BANJARMASIN - Ada-ada saja ulah emak-emak di Jalan Kelayan II, Antasan Segera, Banjarmasin Selatan. Di sepuluh malam terakhir bulan Ramadan, bukannya menggiatkan ibadah, mereka malah hura-hura berjoget diiringi alunan musik dangdut.
Personel Polsek Banjarmasin Selatan yang sedang berpatroli pada Ahad (23/3) dini hari pun menyambangi mereka.
Sebab musik yang diputar kencang itu sudah mengganggu waktu istirahat masyarakat.
Kepada warga yang berjoget, Kanit Reskrim Polsek Banjarmasin Selatan Iptu Sudirno dan Kanit Intelkam Iptu Helmi Hariawan memberikan teguran keras.
Bukannya manut, mereka malah ngeyel. Dalihnya, sedang berkumpul untuk menunggu waktu sahur.
"Sekali setahun saja, Pak. Kami juga tidak berbuat macam-macam seperti pesta minuman keras. Rencananya kemarin pas malam salikur, tetapi batal, jadi kami pilih malam ini," ucap salah seorang warga.
Kendati demikian, petugas tetap sabar menghadapinya. Sampai akhirnya petugas menegaskan, sound system akan disita jika mereka tetap membandel.
Warga pun gentar. "Jangan, Pak! Jangan dibawa. Oke, kami matikan semuanya dan tidak memutar musik lagi," kata sang pemilik.
Kepolisian mengatakan pembinaan ini dibutuhkan sebab musik keras itu sudah mengganggu warga sekitar.
"Dalihnya hanya sahur bersama, sembari menunggu nasi masak, mereka bernyanyi dan berjoget. Tetapi itu sangat mengganggu. Mungkin saja ada yang mengeluh, tetapi mereka takut untuk melapor," ujar Sudirno mewakili Kapolsek Banjarmasin Selatan Kompol Christugus Lirens.

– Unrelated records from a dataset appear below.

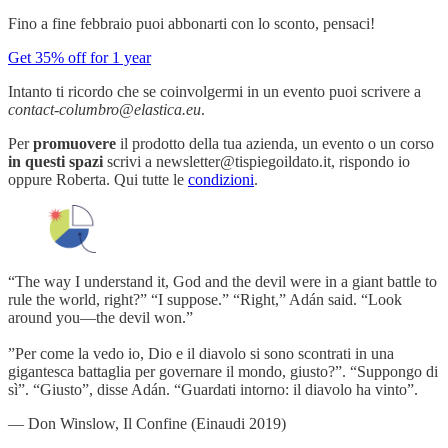
Fino a fine febbraio puoi abbonarti con lo sconto, pensaci!
Get 35% off for 1 year
Intanto ti ricordo che se coinvolgermi in un evento puoi scrivere a
contact-columbro@elastica.eu
.
Per
promuovere
il prodotto della tua azienda, un evento o un corso
in questi spazi
scrivi a newsletter@tispiegoildato.it, rispondo io
oppure Roberta. Qui tutte le
condizioni
.
“The way I understand it, God and the devil were in a giant battle to
rule the world, right?” “I suppose.” “Right,” Adán said. “Look
around you—the devil won.”
”Per come la vedo io, Dio e il diavolo si sono scontrati in una
gigantesca battaglia per governare il mondo, giusto?”. “Suppongo di
sì”. “Giusto”, disse Adán. “Guardati intorno: il diavolo ha vinto”.
― Don Winslow, Il Confine (Einaudi 2019)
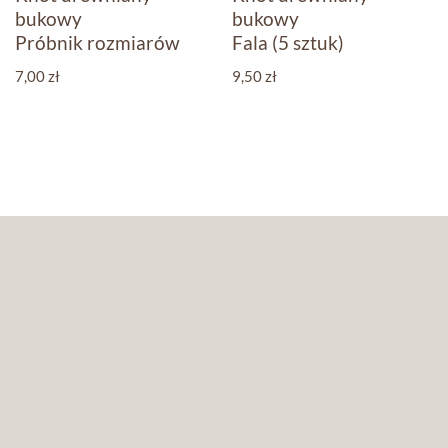
bukowy
bukowy
Próbnik rozmiarów
Fala (5 sztuk)
7,00
zł
9,50
zł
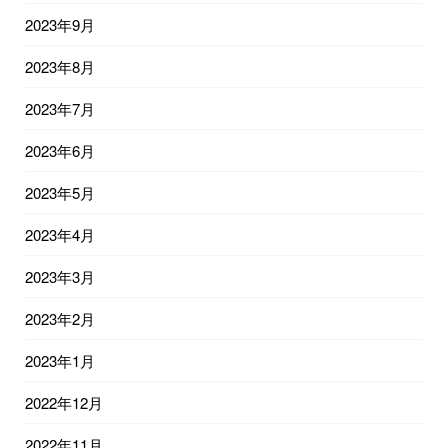
2023年9月
2023年8月
2023年7月
2023年6月
2023年5月
2023年4月
2023年3月
2023年2月
2023年1月
2022年12月
2022年11月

"Setelah diimbau dan ditegasi sedikit, akhirnya menurut," sambungnya.
Selain itu, patroli juga membubarkan sejumlah remaja yang berjalan kaki dan menggotong speaker untuk bagarakan sahur berkeliling gang di Jalan Kelayan A, padahal waktu sahur masih jauh.
Polisi juga mendapati remaja yang menenggak miras oplosan dan ngelem. "Mereka hanya kami berikan teguran. Setelahnya mereka disuruh pulang," pungkas Sudirno.